Dorothea Frederking (GRÜNE):

Ich habe das als ersten Schritt verstanden.


Präsidentin Gabriele Brakebusch:

Okay, Frau Frederking. Es gibt noch eine Frage von Herrn Daldrup. - Sie haben das Wort, Herr Daldrup.

(Stefan Gebhardt, DIE LINKE: Aber meine andere Frage noch!)


Dorothea Frederking (GRÜNE):

Entschuldigung. Die andere Frage habe ich noch nicht beantwortet. - Ich habe das in Ihrem Antrag als ersten Schritt verstanden, dass Sie erst EU-weite Standards wollen.

Die zweite Frage betraf das Agieren von Bundeslandwirtschaftsminister Schmidt auf der Bundesebene. Er hat die Tierwohlinitiative gestartet und jetzt auch ein Tierwohllabel vorgeschlagen. Das basiert auf Freiwilligkeit. Wir halten das Tierwohllabel nicht für zielführend. Es ist schon deshalb nicht gut, weil es keine durchgängige Transparenz liefert.

Alles andere halten wir auch für höchst fragwürdig. Wenn ich an seine Ankündigungen denke, das Töten von männlichen Eintagsküken zu beenden     Das waren große Ankündigungen, die er da gemacht hat. Er wollte das schon zu Ostern umgesetzt sehen und passiert ist noch immer nichts. Er setzt also auf Freiwilligkeit; wir sagen, wir brauchen auch das Ordnungsrecht.


Präsidentin Gabriele Brakebusch:

Vielen Dank.


Stefan Gebhardt (DIE LINKE):

Ist das Koalitionskonsens?


Präsidentin Gabriele Brakebusch:

Haben Sie jetzt noch eine Nachfrage, Herr Gebhardt?


Stefan Gebhardt (DIE LINKE):

Ich wollte fragen, ob das jetzt mit der Freiwilligkeit bzw. Pflichtigkeit die Koalitionsmeinung ist oder die Meinung der Fraktion.

Präsidentin Gabriele Brakebusch:

Frau Frederking.


Dorothea Frederking (GRÜNE):

Wir arbeiten uns an konkreten Sachthemen ab. Jetzt geht es auch um die Kastenstandshaltung, wozu Ministerin Frau Dalbert auf der Bundesebene auch verhandelt. Das wird letztendlich in der Tierschutz-Nutztierhaltungsverordnung verankert und ist somit Ordnungsrecht. Herr Barth hat das in seiner Rede auch gesagt.

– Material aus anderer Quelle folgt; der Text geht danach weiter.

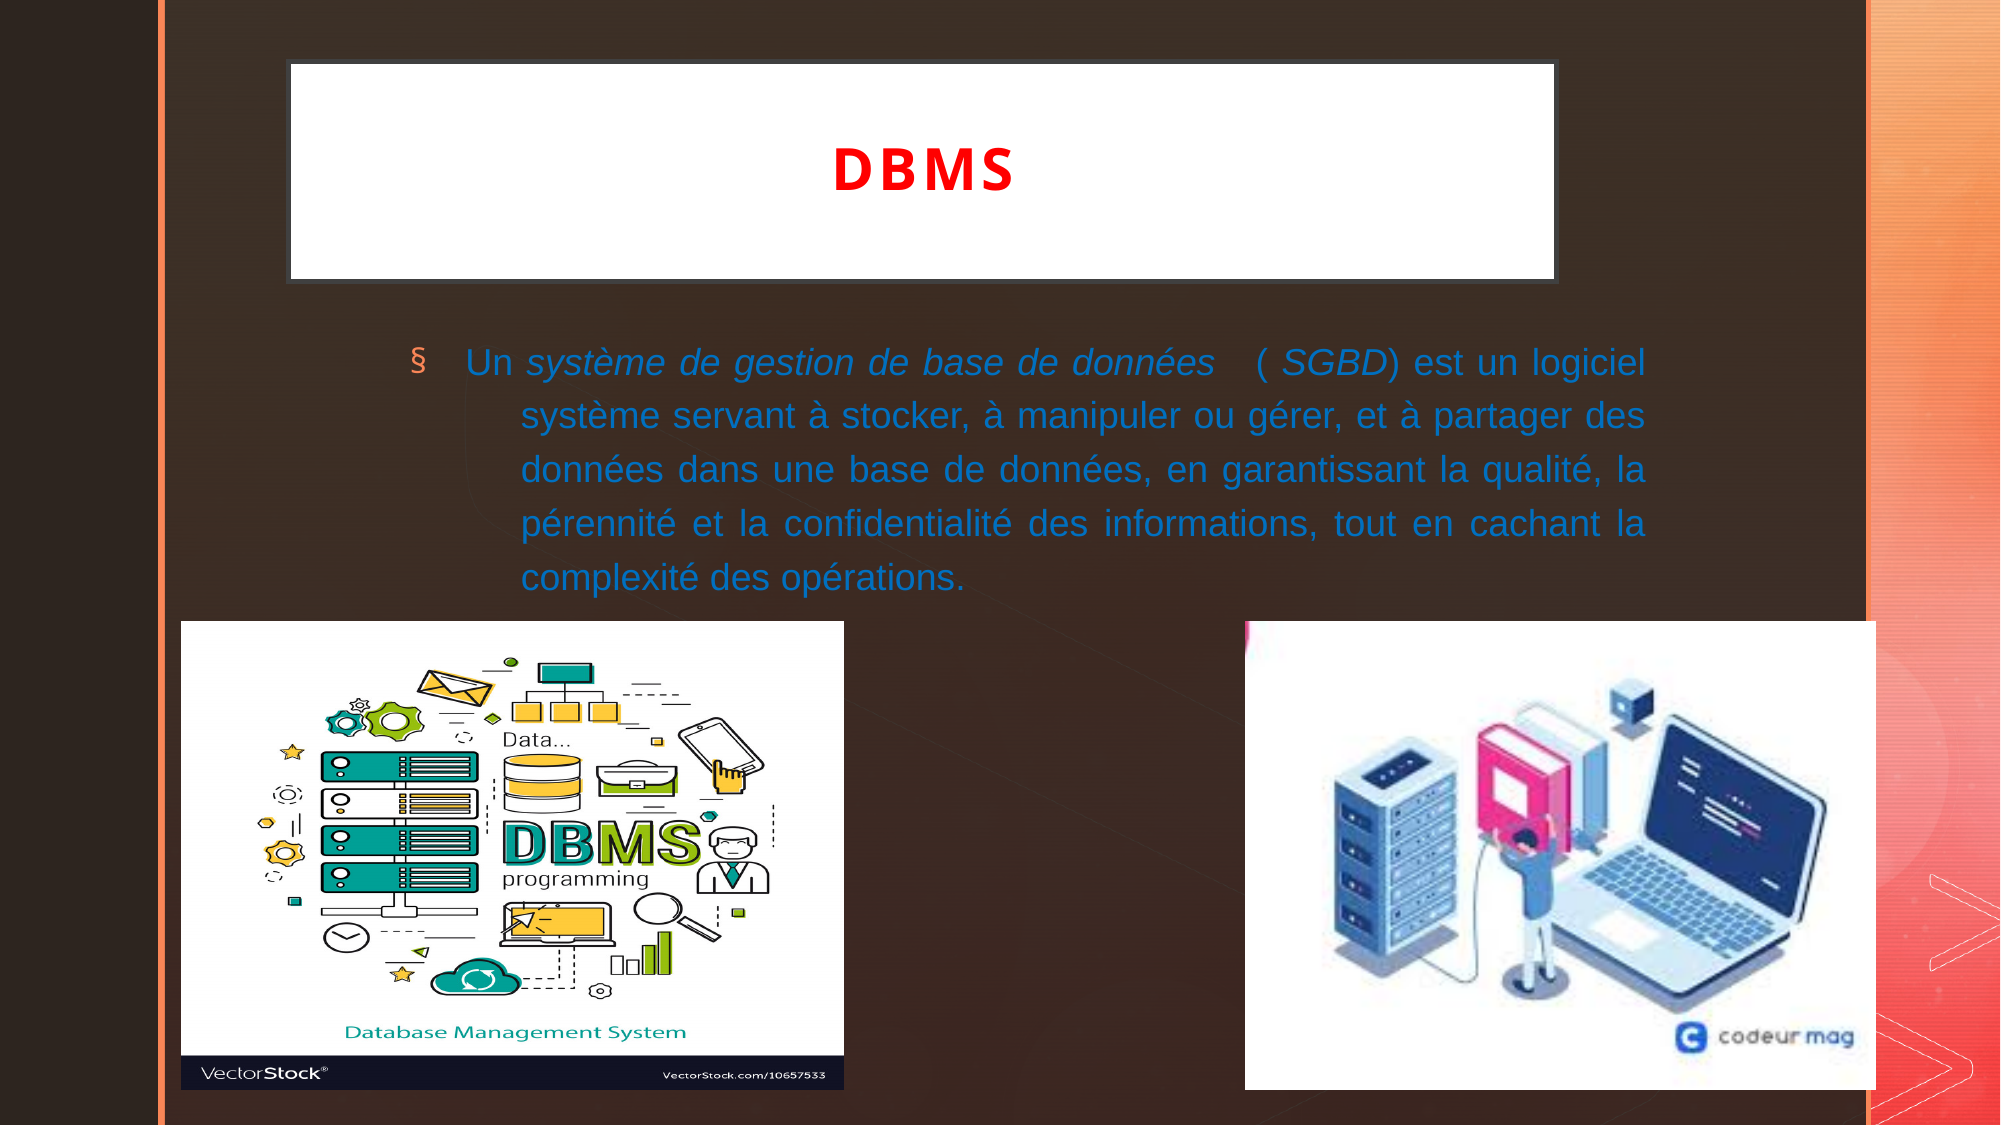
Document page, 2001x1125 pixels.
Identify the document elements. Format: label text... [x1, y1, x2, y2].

picture [1245, 621, 1876, 1090]
text_box DBMS [288, 61, 1557, 282]
picture [181, 621, 844, 1090]
text_box Un système de gestion de base de données ( SGBD) est un logiciel système servant à stocker, à manipuler ou gérer, et à partager des données dans une base de données, en garantissant la qualité, la pérennité et la confidentialité des informations, tout en cachant la complexité des opérations. [392, 320, 1661, 830]
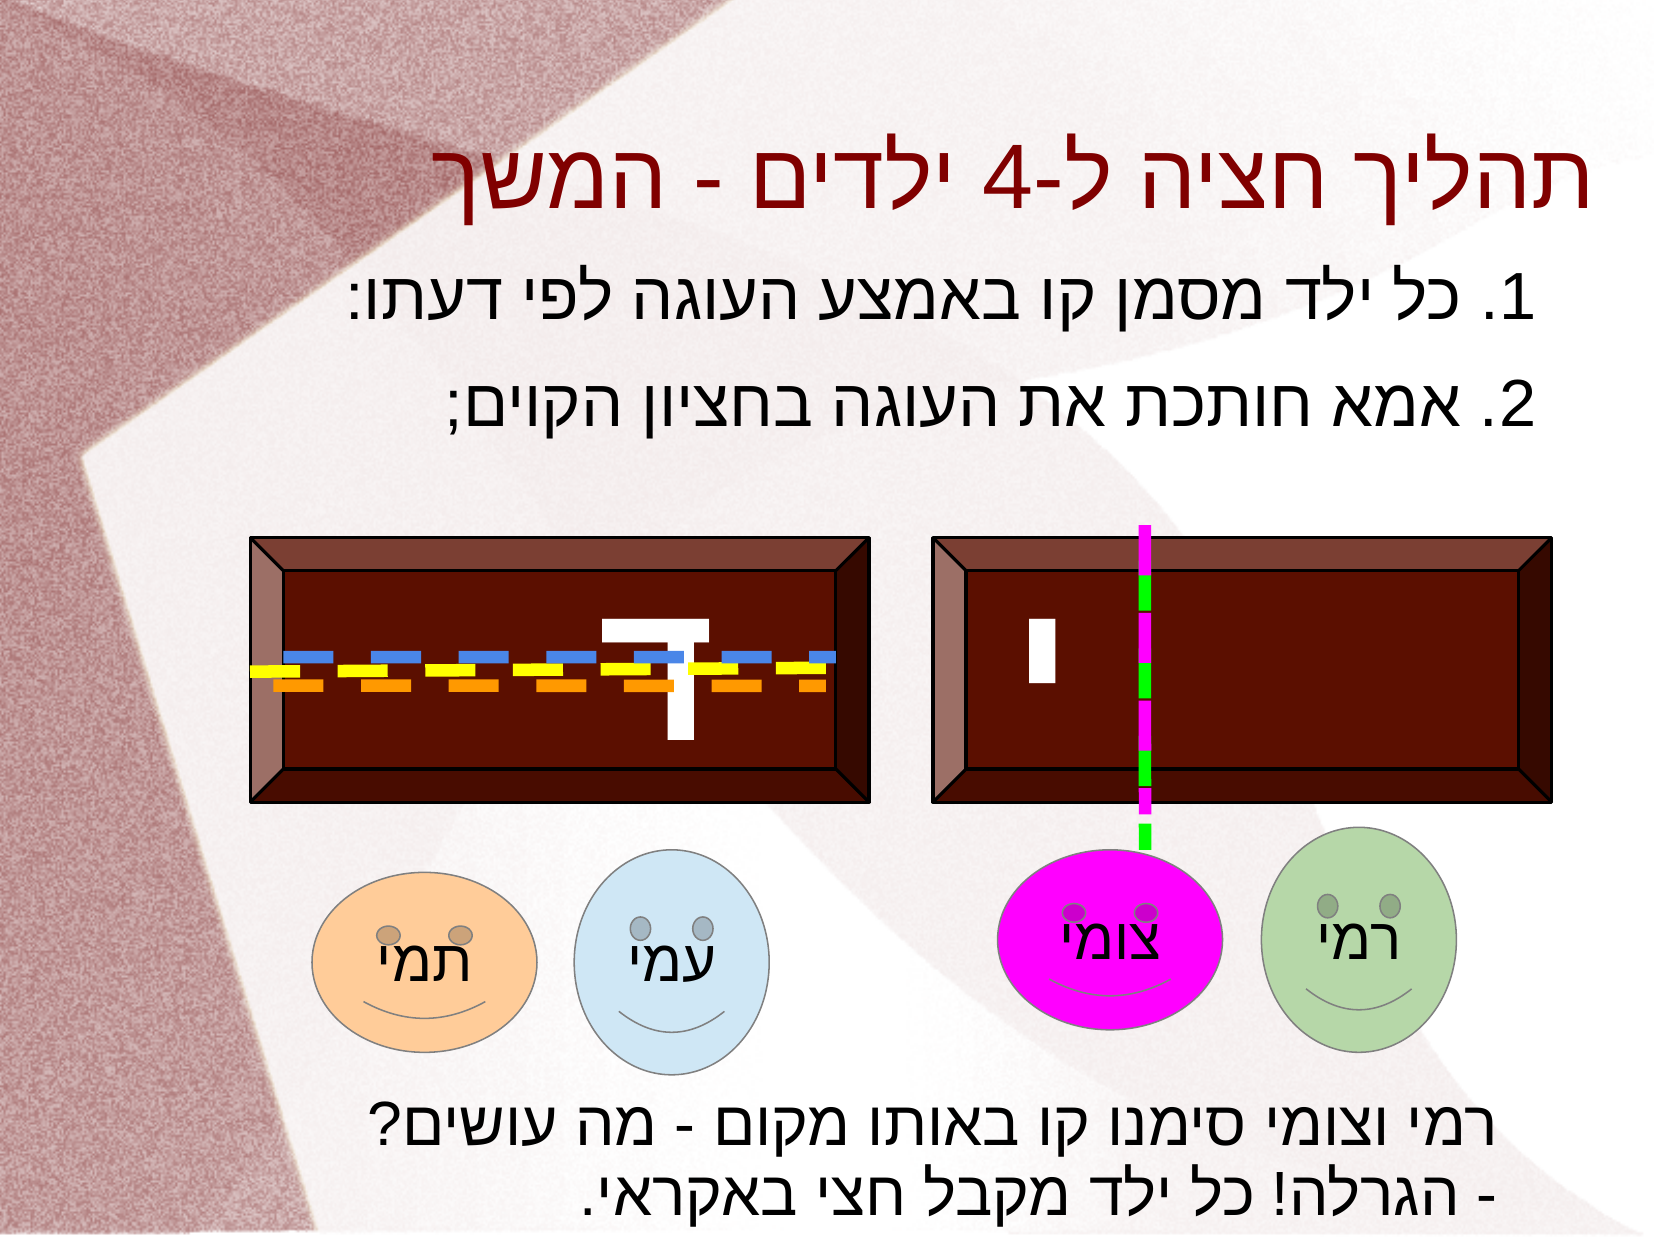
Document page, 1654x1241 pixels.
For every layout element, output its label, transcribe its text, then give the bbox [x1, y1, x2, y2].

title תהליך חציה ל-4 ילדים - המשך [273, 71, 1596, 279]
text_box [251, 571, 583, 803]
text_box 2. אמא חותכת את העוגה בחציון הקוים; [288, 352, 1552, 459]
text_box צומי [997, 849, 1223, 1030]
text_box תמי [311, 872, 537, 1053]
picture [0, 0, 1654, 1241]
text_box 1. כל ילד מסמן קו באמצע העוגה לפי דעתו: [288, 245, 1552, 352]
text_box י [997, 525, 1184, 815]
text_box [934, 571, 997, 803]
text_box [770, 537, 869, 803]
text_box עמי [574, 849, 770, 1074]
text_box רמי [1261, 827, 1457, 1053]
text_box [1184, 537, 1552, 803]
text_box ד [583, 525, 770, 815]
text_box רמי וצומי סימנו קו באותו מקום - מה עושים? - הגרלה! כל ילד מקבל חצי באקראי. [250, 1074, 1514, 1182]
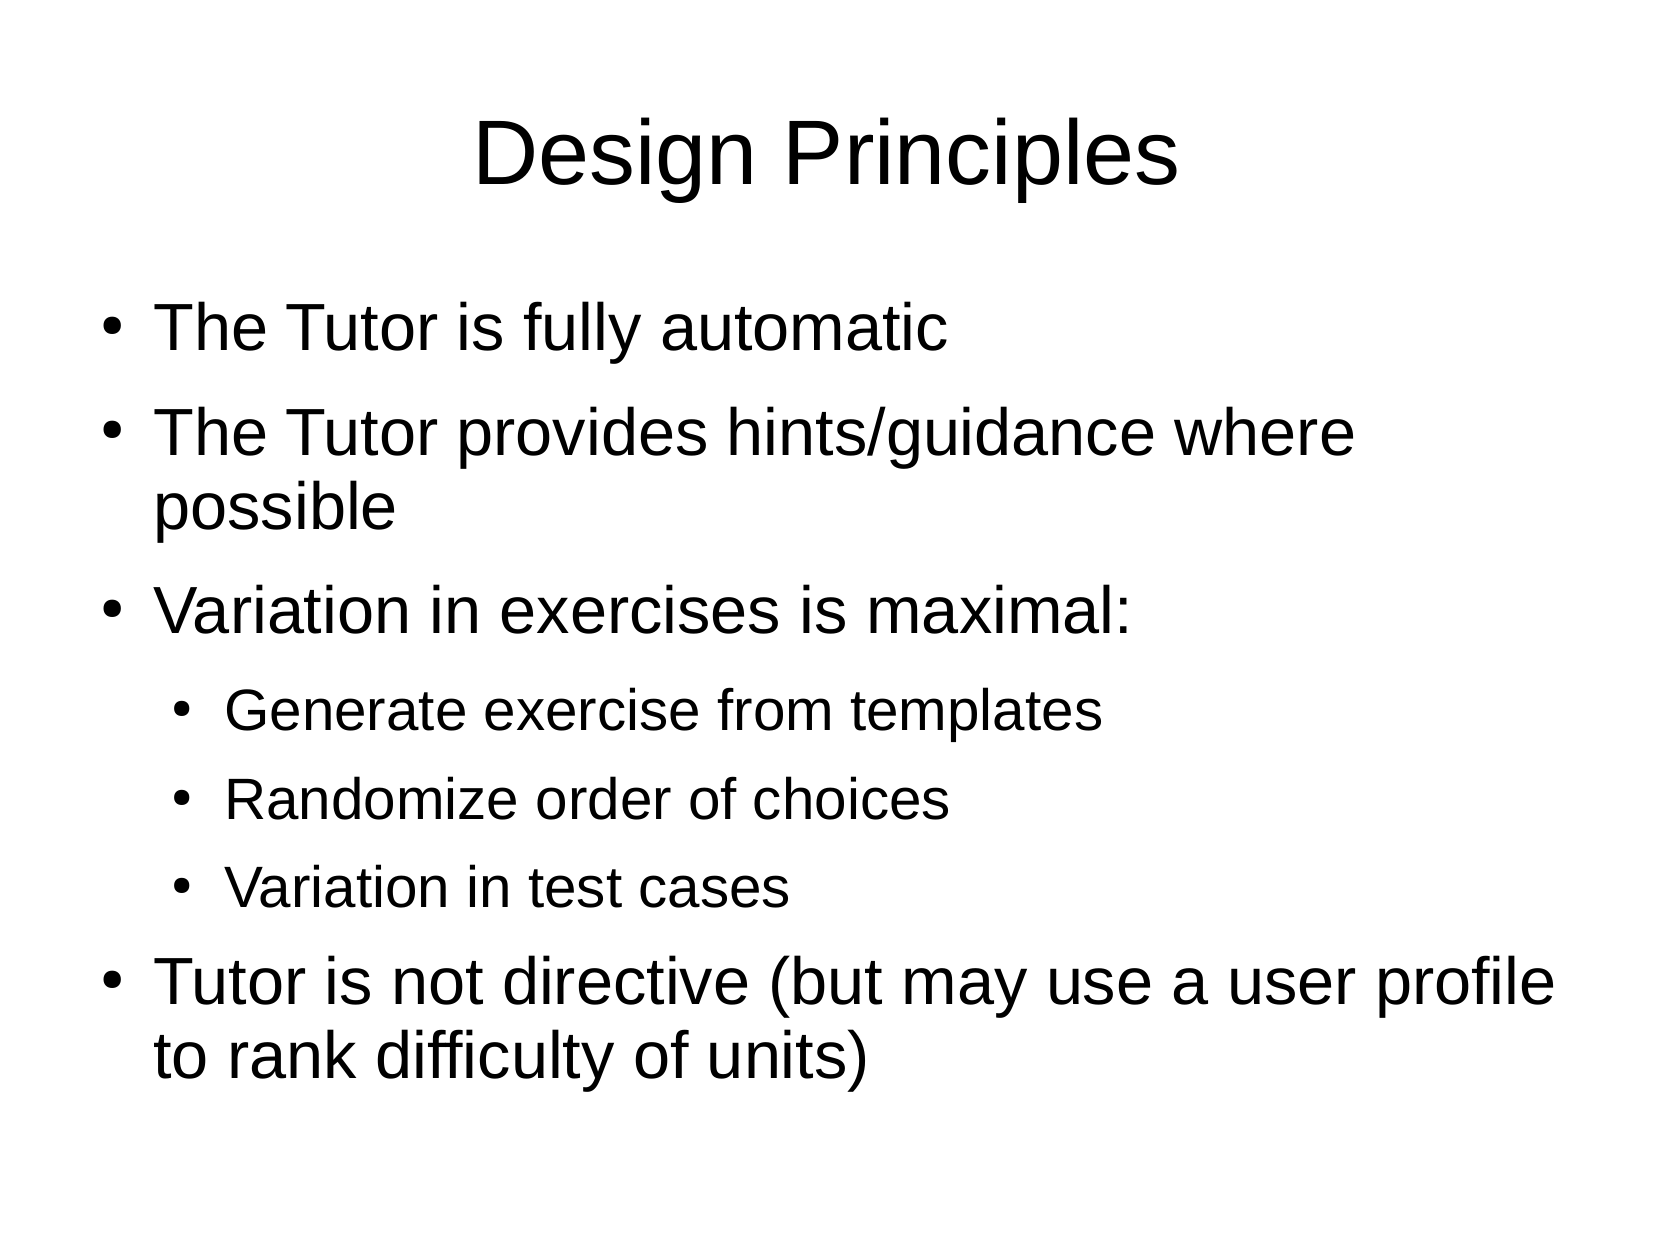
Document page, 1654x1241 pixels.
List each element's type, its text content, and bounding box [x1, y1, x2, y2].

title Design Principles [82, 56, 1571, 250]
list The Tutor is fully automatic The Tutor provides hints/guidance where possible Variation in exercises is maximal: Generate exercise from templates Randomize order of choices Variation in test cases Tutor is not directive (but may use a user profile to rank difficulty of units) [82, 290, 1571, 1094]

(Markus Kurze, CDU: Genau!)


Präsidentin Gabriele Brakebusch:

Vielen Dank. - Jetzt darf ich die Anfrage von Herrn Daldrup starten lassen. Bitte.


Bernhard Daldrup (CDU):

Frau Kollegin, würden Sie mir recht geben, dass in Maasdorf die Tiere gesetzeskonform gehalten werden? Wenn das so ist, warum stigmatisieren wir Maasdorf an dieser Stelle emotional, um die gesamte Schweinehaltung in Sachsen-Anhalt sozusagen an dieser Stelle auch ein bisschen zu diskreditieren?


Präsidentin Gabriele Brakebusch:

Frau Frederking, bitte.


Dorothea Frederking (GRÜNE):

Na ja, nach dem gestern vorgestellten Gutachten von Greenpeace wäre das ja nicht gesetzeskonform. Nach dem Tierschutzgesetz sollen Schmerzen, Leiden und Schäden ausgeschlossen werden und Tiere sollen sich auch entsprechend ihren arteigenen Bedürfnissen bewegen können. Aber Maasdorf genügt den rechtlichen Vorgaben und die Vorgabe ist in der Verordnung festgeschrieben worden. Zumindest ist uns in der letzten Ausschusssitzung berichtet worden, dass die Verordnung eingehalten wird.